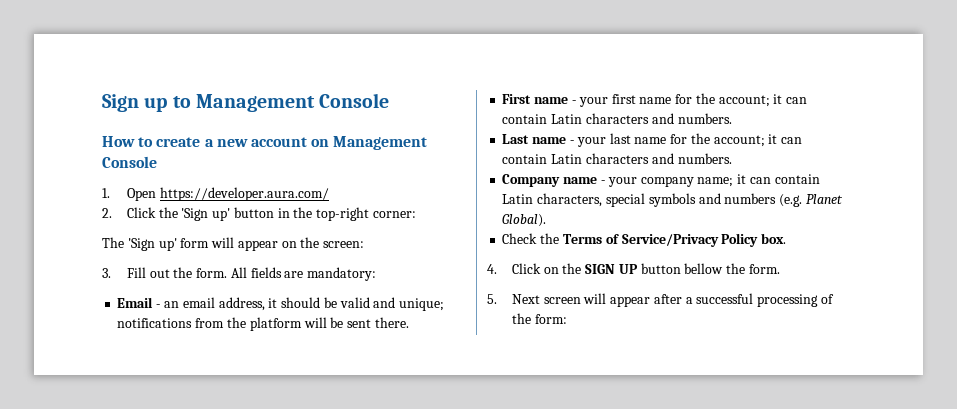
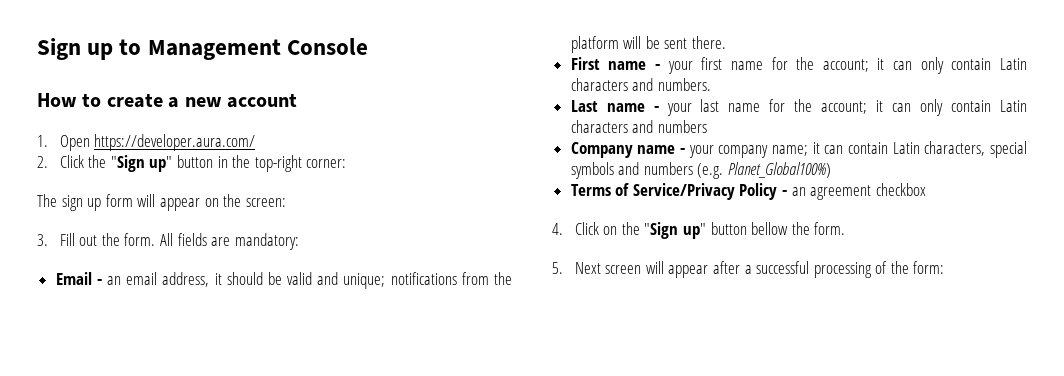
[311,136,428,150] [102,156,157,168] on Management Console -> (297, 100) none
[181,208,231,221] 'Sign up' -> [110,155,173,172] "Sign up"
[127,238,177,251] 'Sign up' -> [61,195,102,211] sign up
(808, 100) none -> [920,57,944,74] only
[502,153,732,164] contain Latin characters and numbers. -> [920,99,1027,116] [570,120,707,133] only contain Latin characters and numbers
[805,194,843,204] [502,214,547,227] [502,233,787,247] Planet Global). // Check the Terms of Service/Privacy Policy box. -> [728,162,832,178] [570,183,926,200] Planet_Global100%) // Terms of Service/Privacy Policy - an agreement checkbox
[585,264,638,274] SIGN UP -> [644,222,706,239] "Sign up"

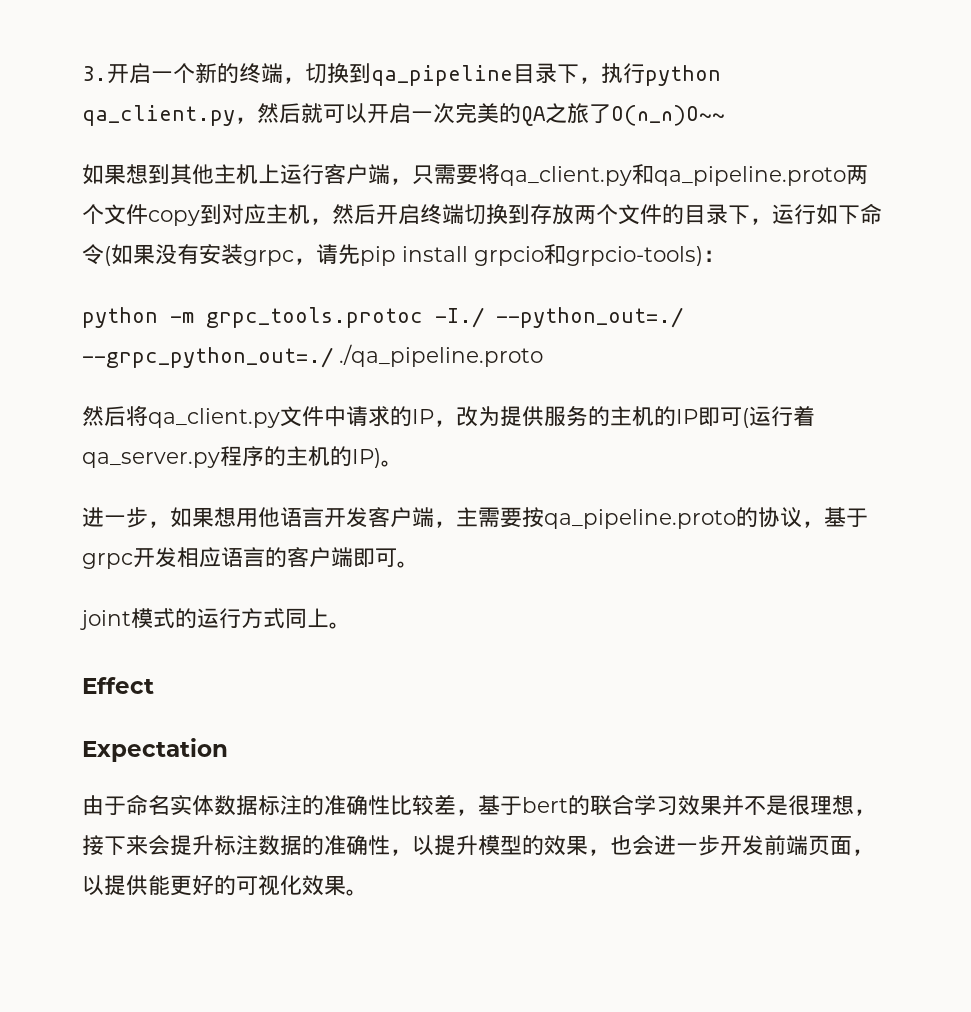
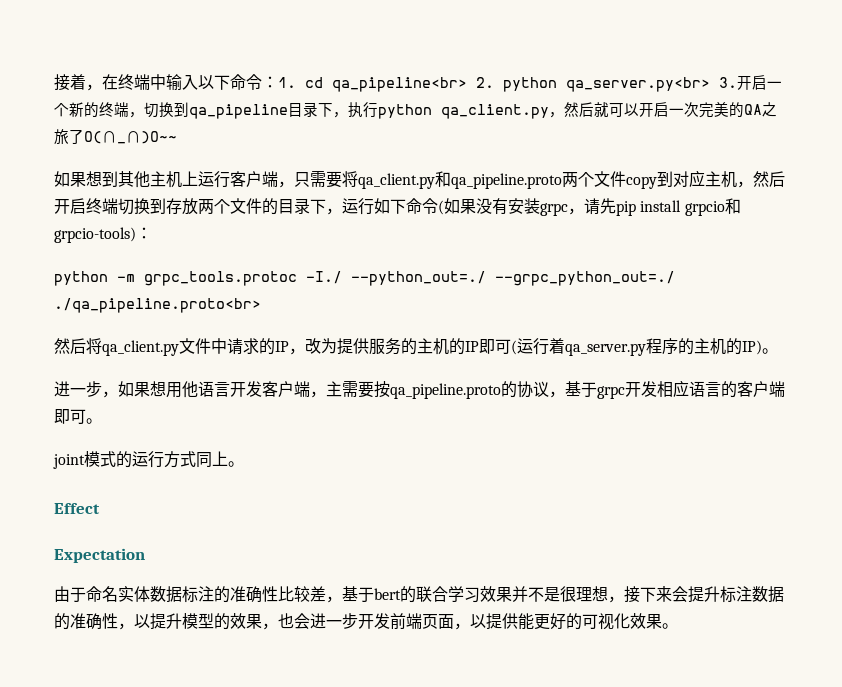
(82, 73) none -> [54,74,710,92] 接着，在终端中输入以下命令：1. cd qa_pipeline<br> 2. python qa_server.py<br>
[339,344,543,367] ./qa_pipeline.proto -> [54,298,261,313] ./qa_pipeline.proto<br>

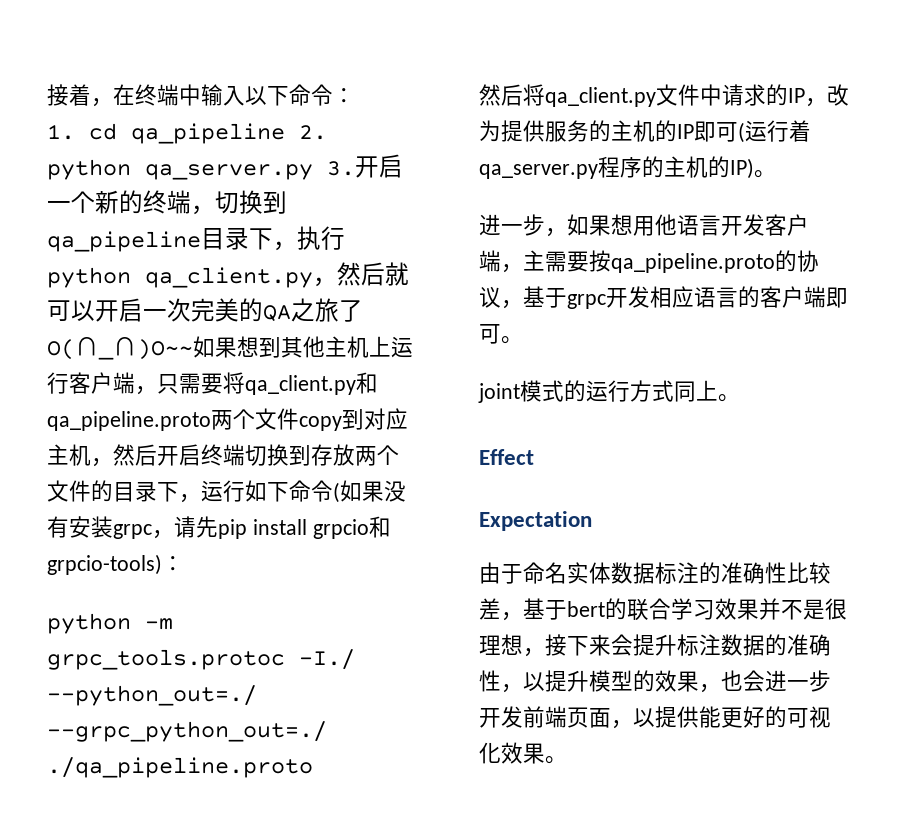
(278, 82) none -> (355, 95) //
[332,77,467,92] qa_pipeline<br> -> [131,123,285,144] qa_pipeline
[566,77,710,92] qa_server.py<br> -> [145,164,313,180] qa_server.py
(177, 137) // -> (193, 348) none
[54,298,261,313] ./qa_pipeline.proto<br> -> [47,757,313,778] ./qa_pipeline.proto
——
WORK ORDER: Transcribe exactly, please, the lines between the start of the records above and the line holding "[502,153,732,164] contain Latin", counting both of those lines and omitting pictures.

OUTPUT FOR THIS EXERCISE:
[311,136,428,150] [102,156,157,168] on Management Console -> (297, 100) none
[181,208,231,221] 'Sign up' -> [110,155,173,172] "Sign up"
[127,238,177,251] 'Sign up' -> [61,195,102,211] sign up
(808, 100) none -> [920,57,944,74] only
[502,153,732,164] contain Latin characters and numbers. -> [920,99,1027,116] [570,120,707,133] only contain Latin characters and numbers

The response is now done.